二十一
お待たせしました。木曜更新分です。
なお本日更新は通常通りの予定です。一日二回の更新となってしまいますがご理解ください。
「なあ、沙枝」
響夜と二人燥耶の家に帰る途中、響夜がそう声を掛けてきた。咲の看病に夢中になっている間に、空はすっかり真っ暗になっている。ただ表通りに戻ってきていたため、暗くなっても活気が損なわれることはない。むしろ、街にはまだまだこれからだという雰囲気が漂っていた。
「明日も、咲の看病に行くんだよね?」
「うん。そのつもり。大変だし、明日からは一人で行くよ」
「それはだめだよ。その……、一人じゃ危ないし」
「でも、迷惑じゃない……?」
「大丈夫だから。僕も絶対一緒に行く」
「……。そっか。そんなに言うなら一緒に行こうね」
「良かった」
沙枝はそんなに響夜が必死になる理由を聞きたかったが、何となく黙った。
「それで、さ。沙枝」
「なあに?」
「……。あ、燥耶にこんなに遅くなるって言ってある?燥耶、心配してないかな?」
「あー!忘れてた!どうしよう、燥耶絶対心配してるよね……」
「だよねえ。逆の立場だったらすごく心配になるの間違いないもんね。燥耶の家に戻ったら燥耶いたりして」
「うーん……、私、燥耶に沢山怒られそう……」
「ははは。大丈夫、僕にも責任はあるし、僕も一緒に燥耶に怒られるよ」
「それは……心強い、のかな?」
「それで、さ、沙枝」
「?」
「……何でもない。咲、早く元気になるといいね」
「……うん」
何となく会話が不自然になってしまう。朝はそんなことなかったのに、今の響夜は変だ。
「ねえきょう……」
「あ、ここを右だね」
間が悪い。声を掛けそびれた自分を呪った。
「なあ、沙枝」
燥耶の家に近付いてきて周囲に人気がなくなった頃、響夜がもう一度そう声を掛けてきた。さっきと同じ切り出し。やっぱり今の響夜は不自然だ。
「なあに?」
抱いている違和感をなるべく悟られないように何気なく返事する。
「……」
「どうしたの?」
なかなか響夜は後を続けようとしない。俯く顔を覗き込むとすごい勢いで逸らされた。暗くてよく見えなかったが、頬が赤く色付いていた気がする。

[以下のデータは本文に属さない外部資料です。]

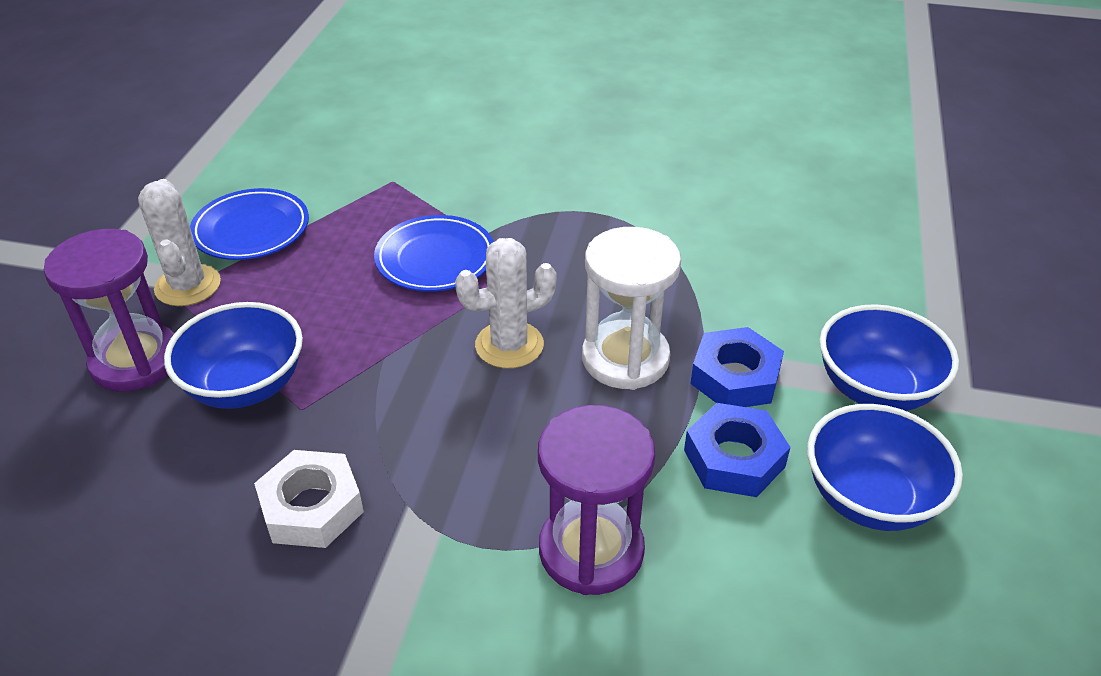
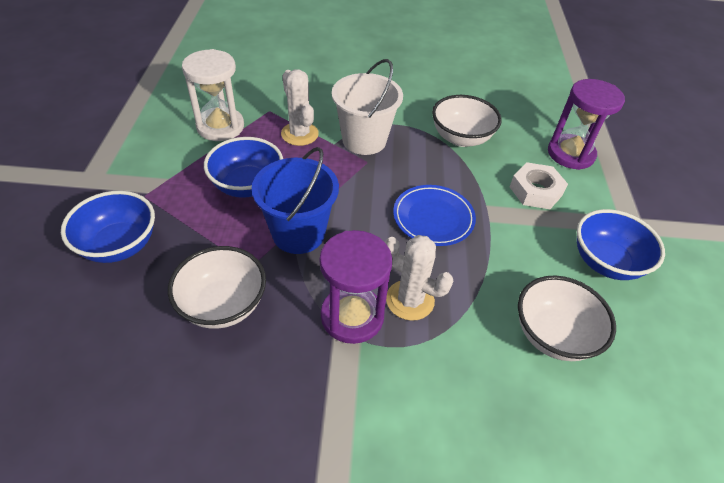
blue bucket: none = 0 -> [252,147,339,254] = 1
blue nut: [684,403,791,497] [690,327,784,407] = 2 -> none = 0
blue plate: [190,188,309,260] [374,215,494,292] = 2 -> [393,185,476,246] = 1
white bowl: none = 0 -> [168,246,266,329] [432,95,502,147] [518,276,616,361] = 3
white bucket: none = 0 -> [332,59,403,155] = 1

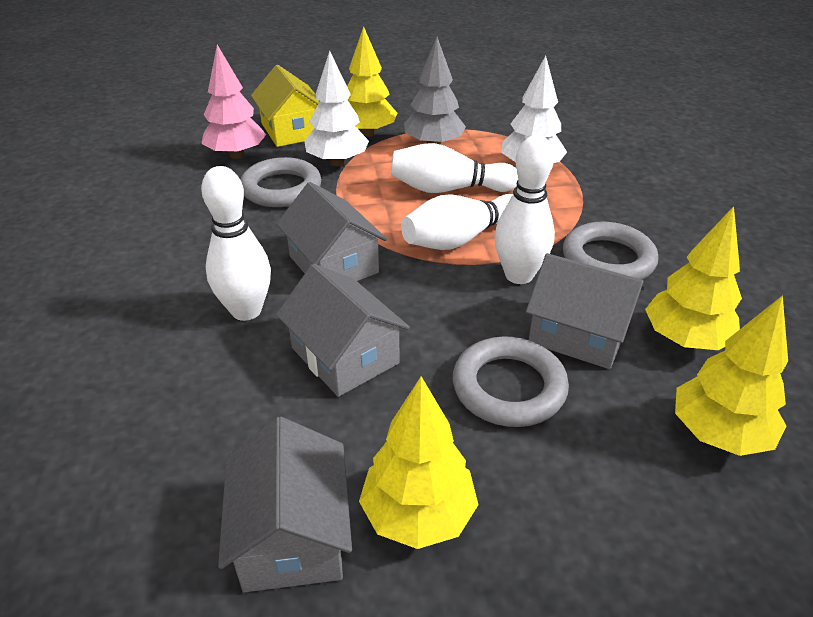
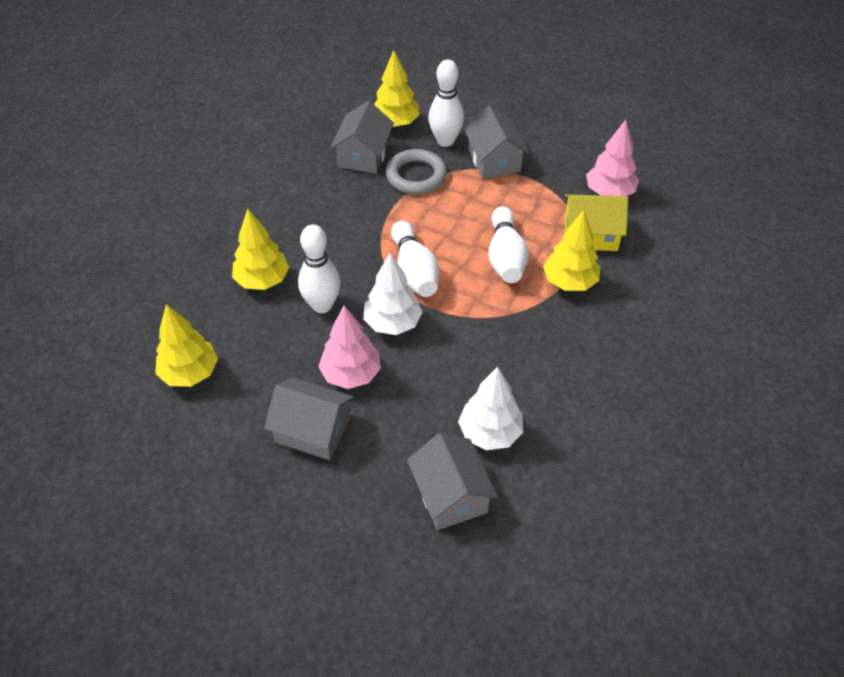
grey ring: [240,157,321,207] [453,336,569,427] [563,222,658,280] = 3 -> [385,149,447,194] = 1
grey tree: [404,37,466,145] = 1 -> none = 0
pink tree: [201,45,266,159] = 1 -> [318,306,381,389] [586,120,639,197] = 2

「……ぼ、僕、沙枝に言わなきゃいけないことがあるんだ」
「……それって?」
「それは……」
響夜はそこで一呼吸置いた。何も言われずとも、これが大事な話であることは分かった。
「沙枝はこれから、危険に立ち向かっていく訳だろう?」
「うん。そう、なるね」
「すると、大けがをしたりするかもしれない」
「想像したくはないけど、そうなるかもしれないね」
「僕、今日の沙枝の様子を見ていて思ったんだ。正確には、横たわる咲と、その側について看病する沙枝の姿を見て、かな」
「……?」
「沙枝が目の前に横たわるのをただ僕が見つめるだけ、そういう未来が来てしまってもおかしくないんだな、って」
沙枝は驚いた。よりによってその言葉が、響夜から出たことに。
「それは……。そりゃ、そうかもしれないけど……」
「だから」
響夜が顔を上げ、こちらを真っ直ぐに見た。いつ自分が、そして響夜が立ち止まっていたのか思い出せない。足音さえ途絶えた暗い道の真ん中で、二つの瞳は強い意志を持って沙枝を射抜いていた。